* _Document section_:

** Start **

Compare the above 2 builds and it's your choice finally.


----------



## virajdx (Jul 6, 2017)

So i get it i need to buy 1050 ti graphics and 8gb ram with seasonic power supply as suggested above costing 11.5k ,4.5 and 3.5k respectively with deapcool cabinet around 2.5k
Total 22k 
If i want ryzen 5 1500x then costing 13.8 k more
Now total 35.8k and i still need a motherboard while i have already bursted out my budget but i am willing to go to 35k budget coz ryzen 5 worth it and its still not enough.


----------



## Digital Fragger (Jul 6, 2017)

You will get optimal experience for CSGO/Dota with that price with 150+fps on high. If you can settle with much less, you have to downgrade the GFX/CPU.


----------



## virajdx (Jul 6, 2017)

What price should i sell my ddr3 corsair vengeance ram 8 gb for?


----------



## Digital Fragger (Jul 6, 2017)

^Put it on sale for whatever price you want. If no one is buying, start giving discounts.


----------



## virajdx (Jul 6, 2017)

150 fps cs go on high wow that was unexpected .Well i want to know what about high end games like cod latest releases and gta v kind of stuff,how will they work in this build and whats the fate of this build on future games


----------



## Digital Fragger (Jul 6, 2017)

You monitor is 1600 x 900 right? GTA 5 It should do fine 40-50 fps mid/high. No one knows what future holds. You may have to reduce settings to low to play future AAA games at decent framerates. I'm talking about the Ryzen config.


----------



## SaiyanGoku (Jul 6, 2017)

** End **

* _Records shown_:
** Start **

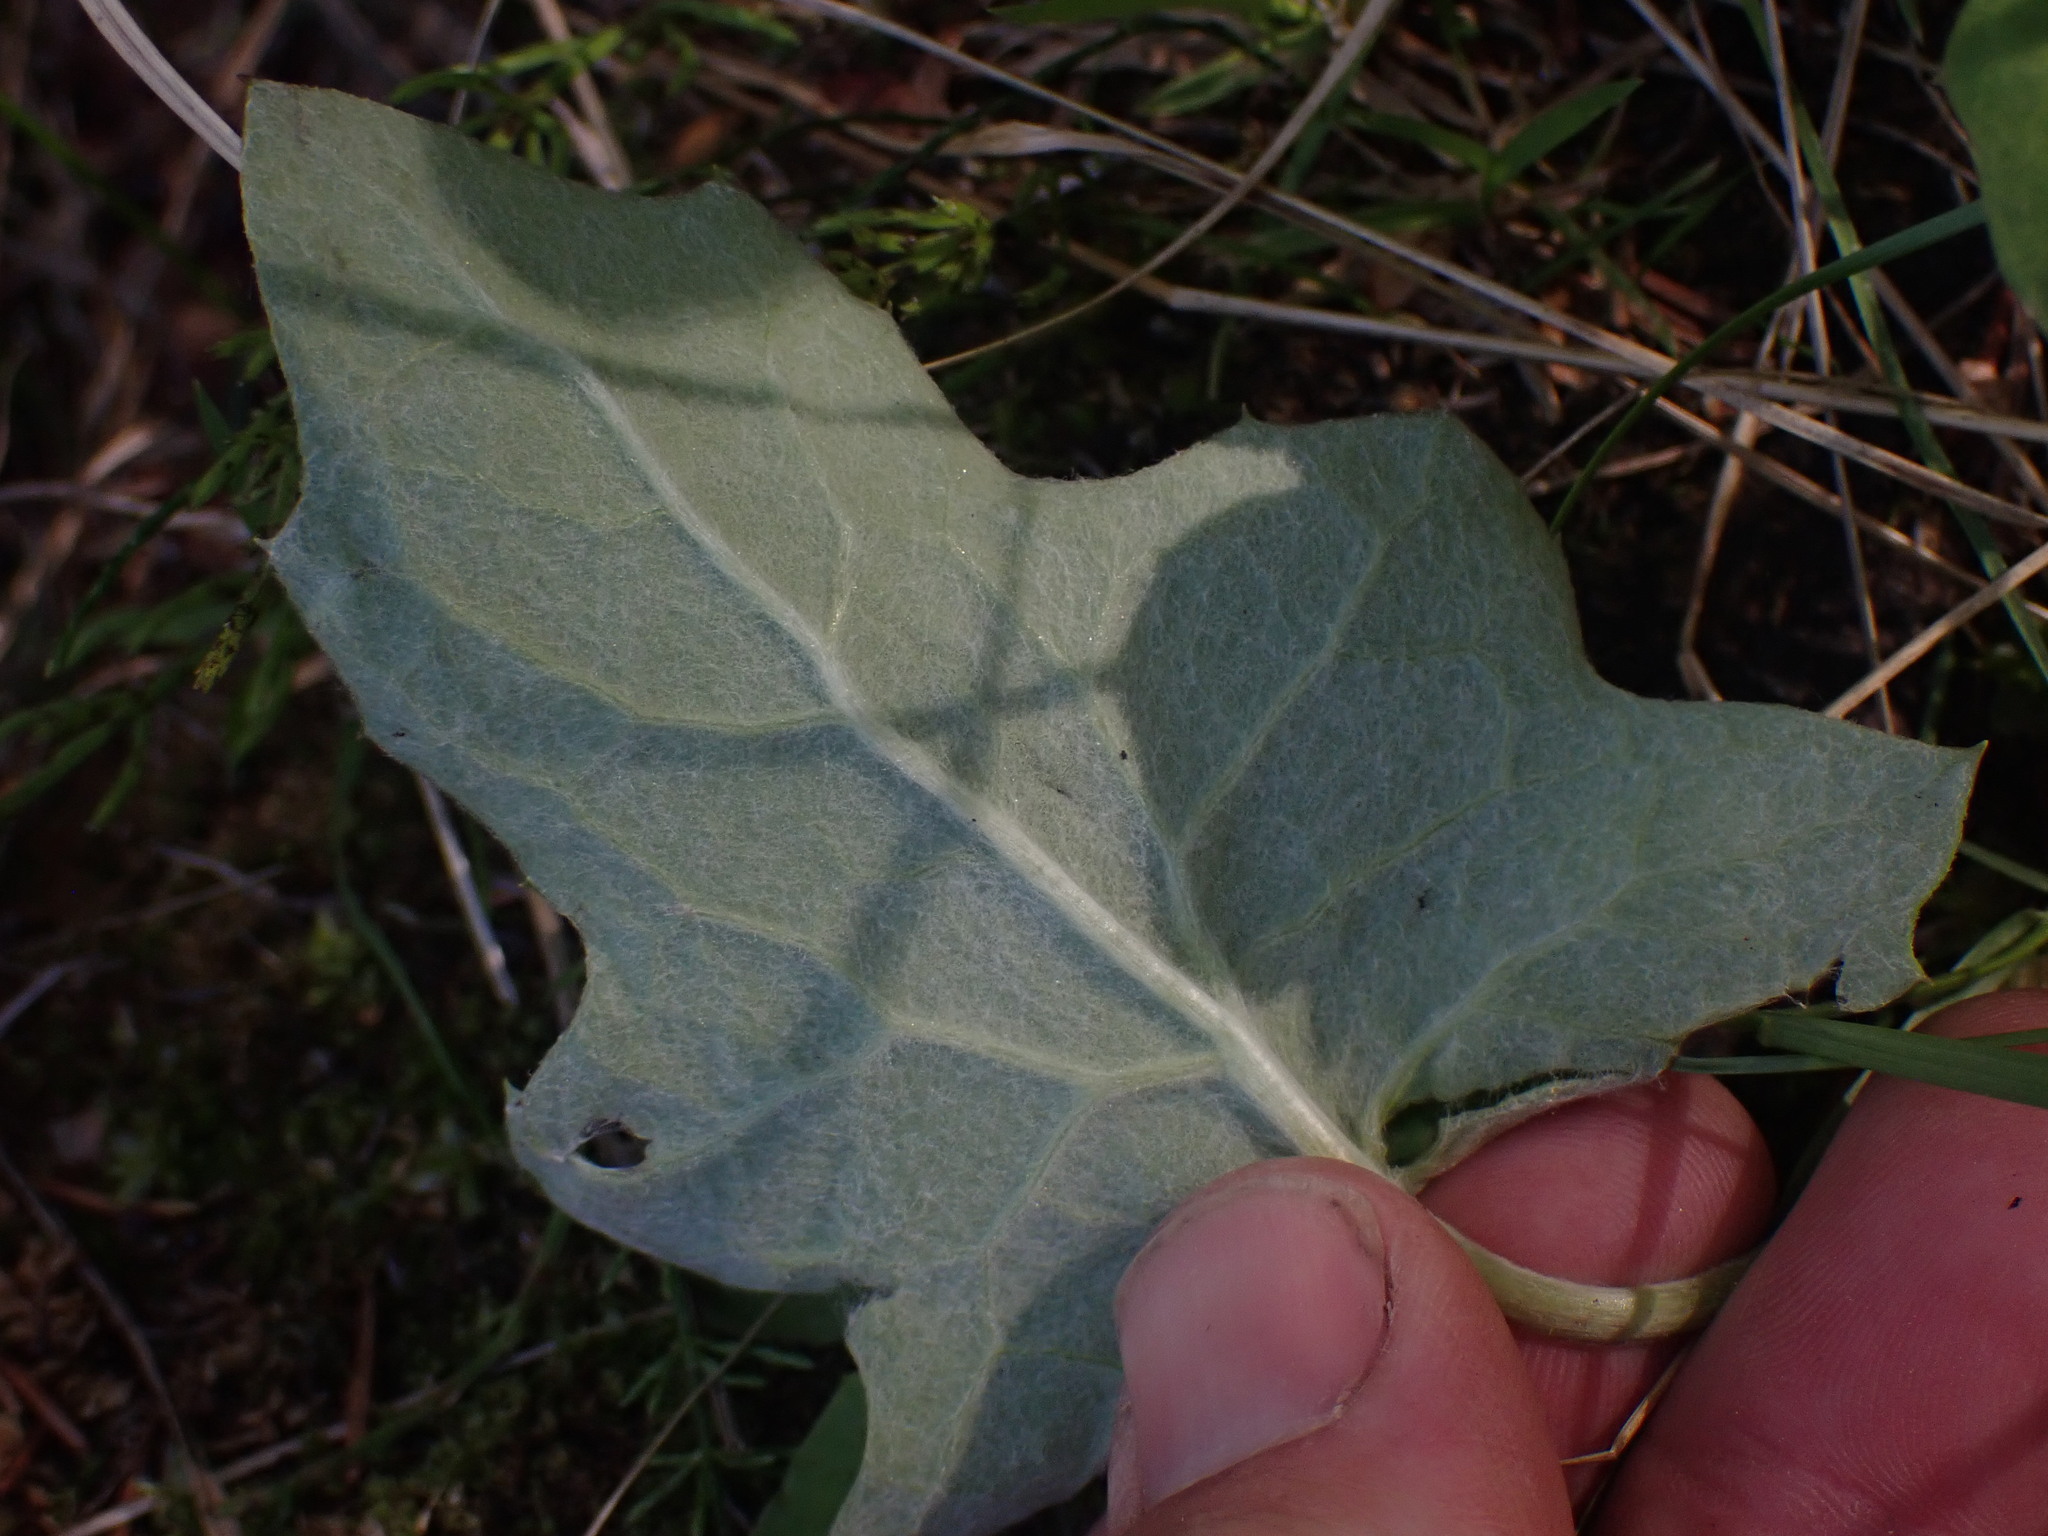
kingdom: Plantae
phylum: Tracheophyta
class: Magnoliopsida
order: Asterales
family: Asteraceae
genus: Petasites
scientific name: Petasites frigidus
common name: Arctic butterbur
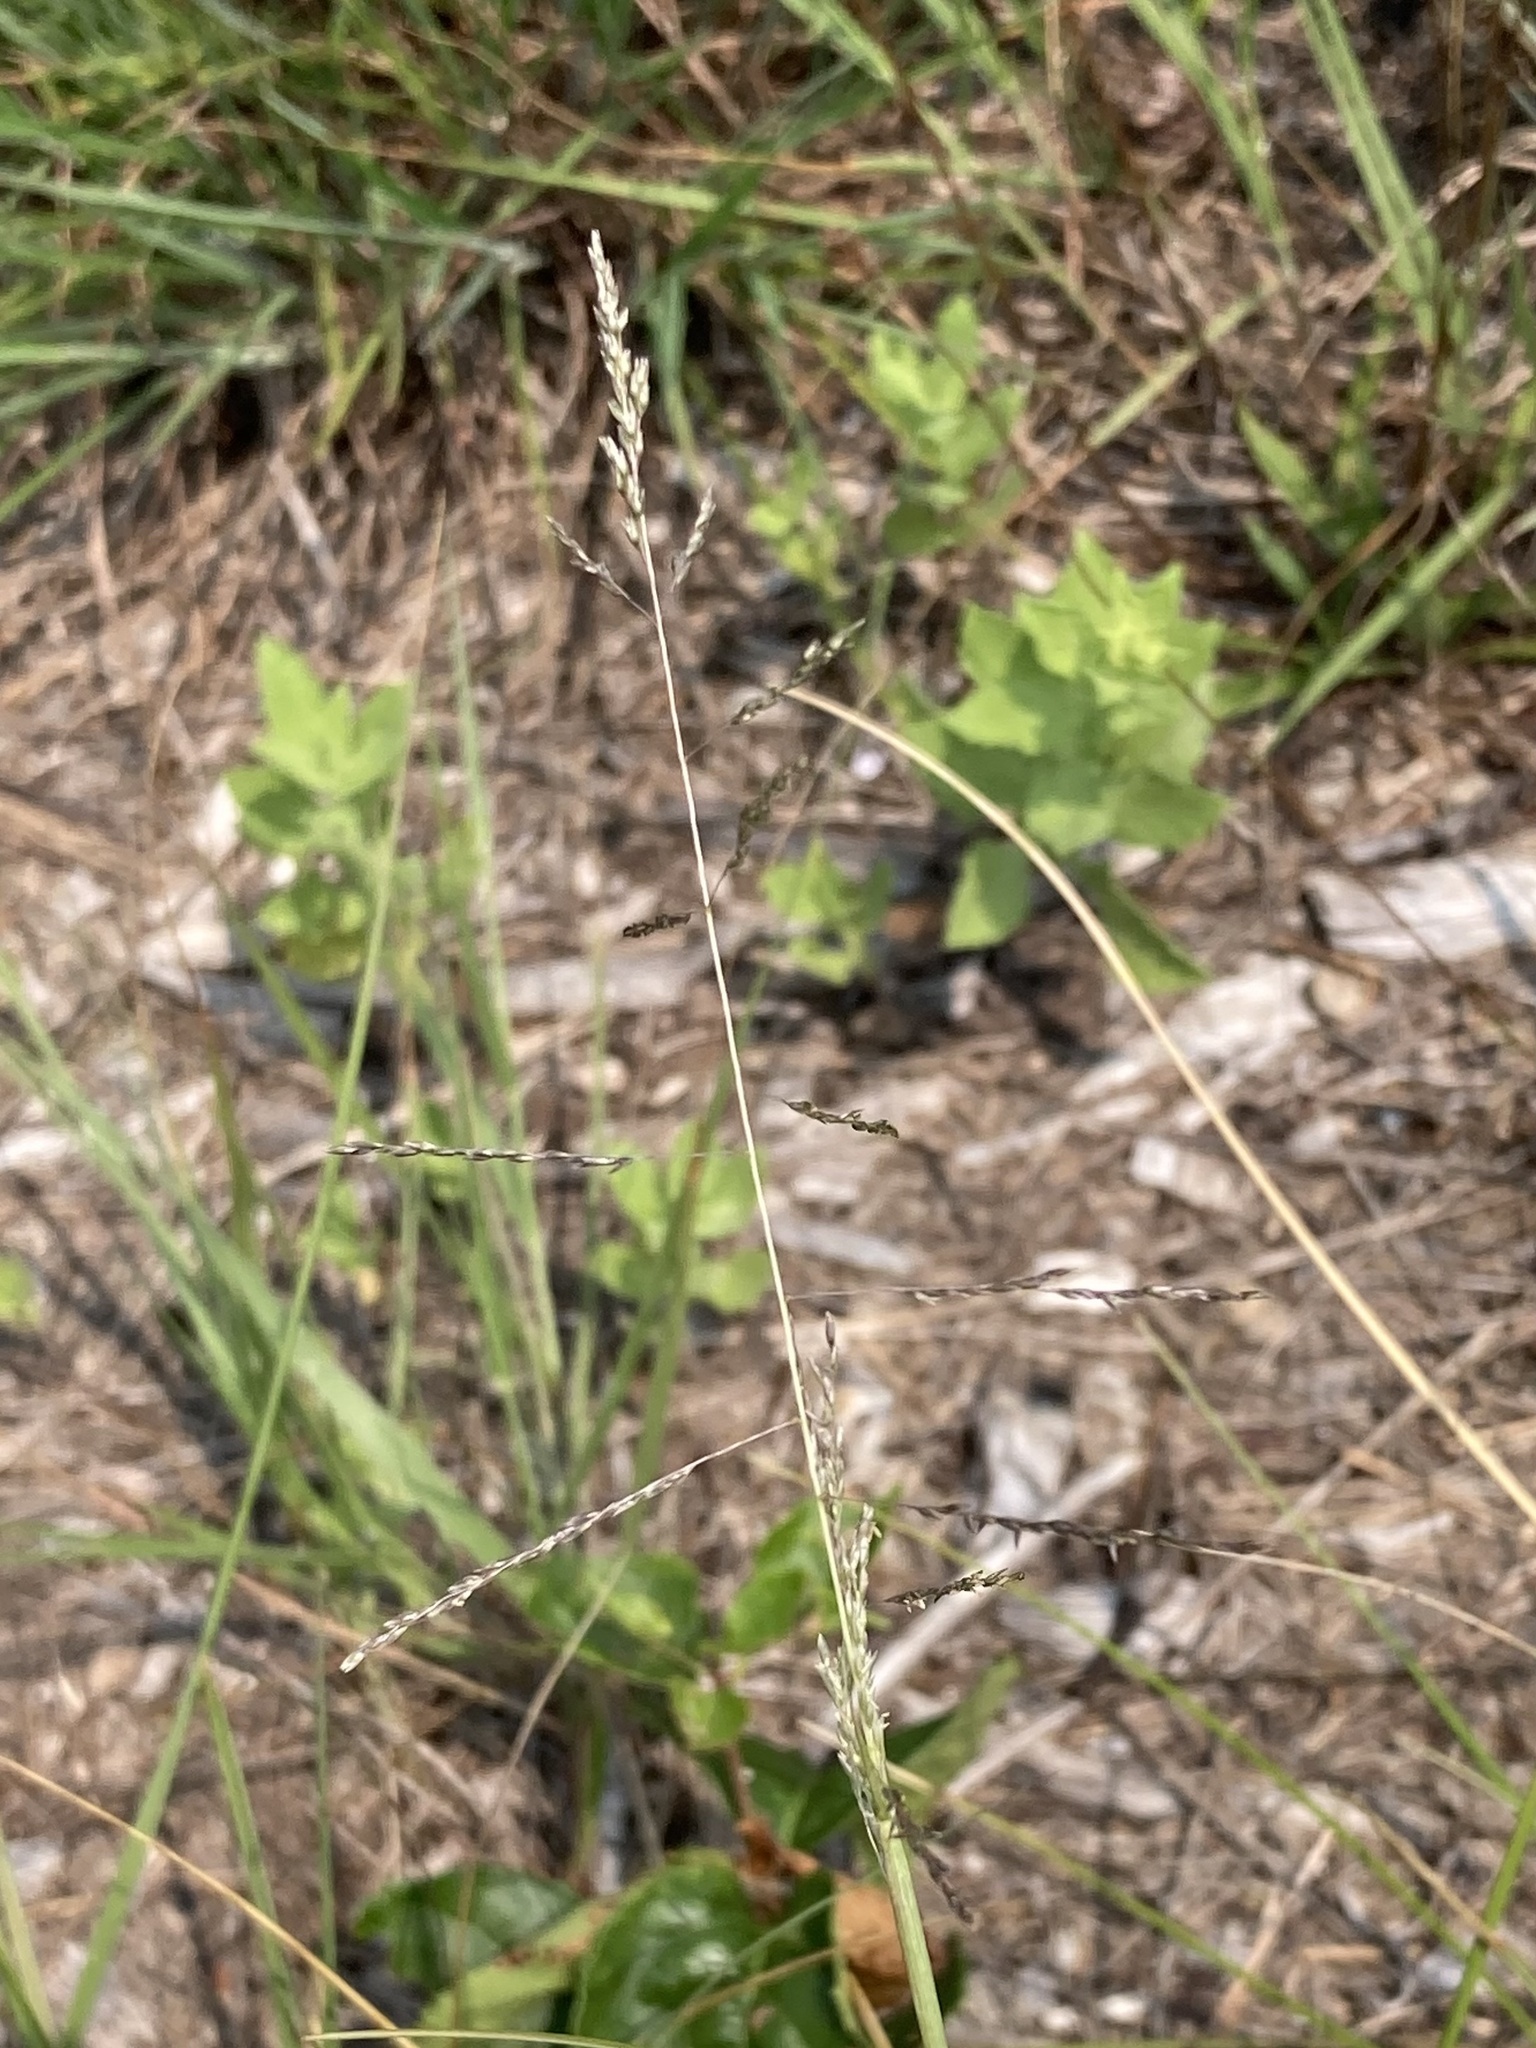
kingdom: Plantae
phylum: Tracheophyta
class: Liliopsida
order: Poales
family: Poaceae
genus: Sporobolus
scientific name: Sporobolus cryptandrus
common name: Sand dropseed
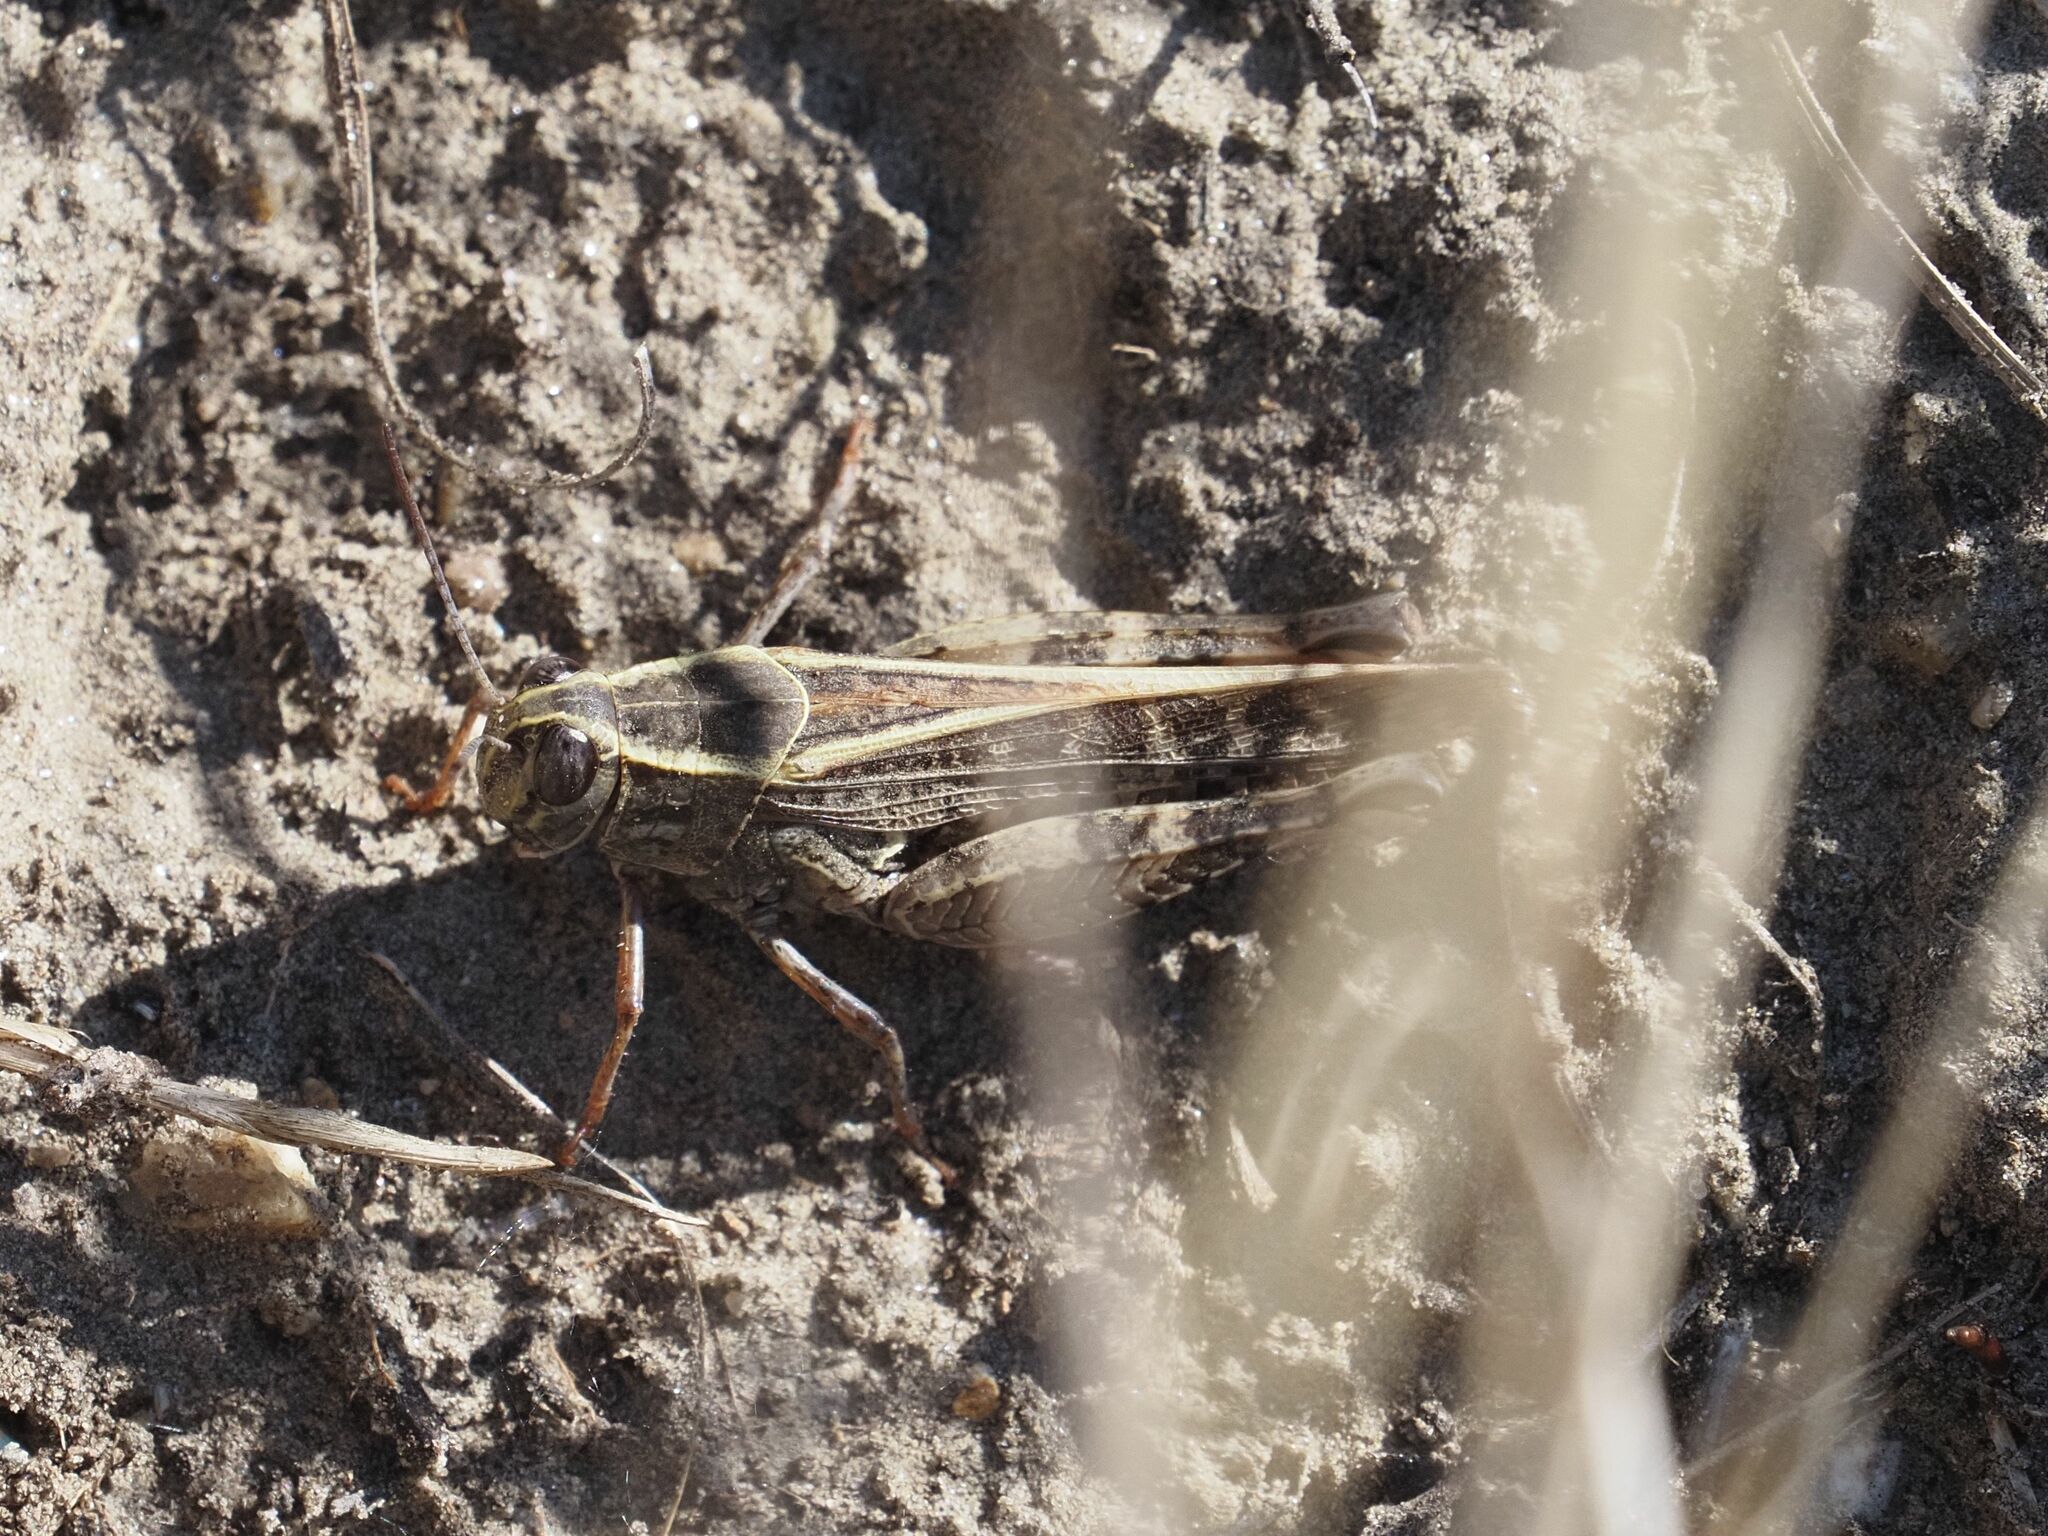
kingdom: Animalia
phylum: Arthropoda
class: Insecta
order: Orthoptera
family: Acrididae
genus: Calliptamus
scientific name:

** End **

* _Instruction A_:
Answer these questions from the PC build thread, one answer a line, marked the same way:
(i) Which brand of power supply does virajdx say was suggested?
(ii) What frame rate on high settings does Digital Fragger expect for CSGO/Dota at that price?
(iii) What frame rate range does Digital Fragger give for GTA 5 at mid/high settings?
* _Instruction B_:
Extend the PC build thread from the point where it ends.

* _Final result A_:
(i) Seasonic
(ii) 150+ fps
(iii) 40-50 fps

* _Final result B_:
virajdx said:


> 150 fps cs go on high wow that was unexpected .Well i want to know what about high end games like cod latest releases and gta v kind of stuff,how will they work in this build and whats the fate of this build on future games


900p med-high settings (and under) gaming on GTX 1050Ti *should* have similar frame rates to 1080p high-ultra gaming on GTX 1060. If you don't plan to upgrade your monitor, 1050ti is adequate for 768p and 900p gaming (for 3-4 years I guess)
As for optimal price to performance ratio in your budget, 1500x with a good B350 mobo should be preferred since you can OC it, if required, 2-3 years down the line.


----------



## virajdx (Jul 6, 2017)

About oc whats the best budget motherboard to pair with my build to have oc feature coz rest of it i have a firm idea but the only thing i dont get is the motherboards so can someone explain me and my build on different motherboards with their prices ofcourse 
All of you thankyou very much for such quick replies and this deep guidance over my build.You all are making very important decisions in this build which i am spending my saved cash on and god bless you all!
Man i love dgit more then ever


----------



## sumit05 (Jul 6, 2017)




----------



## virajdx (Jul 7, 2017)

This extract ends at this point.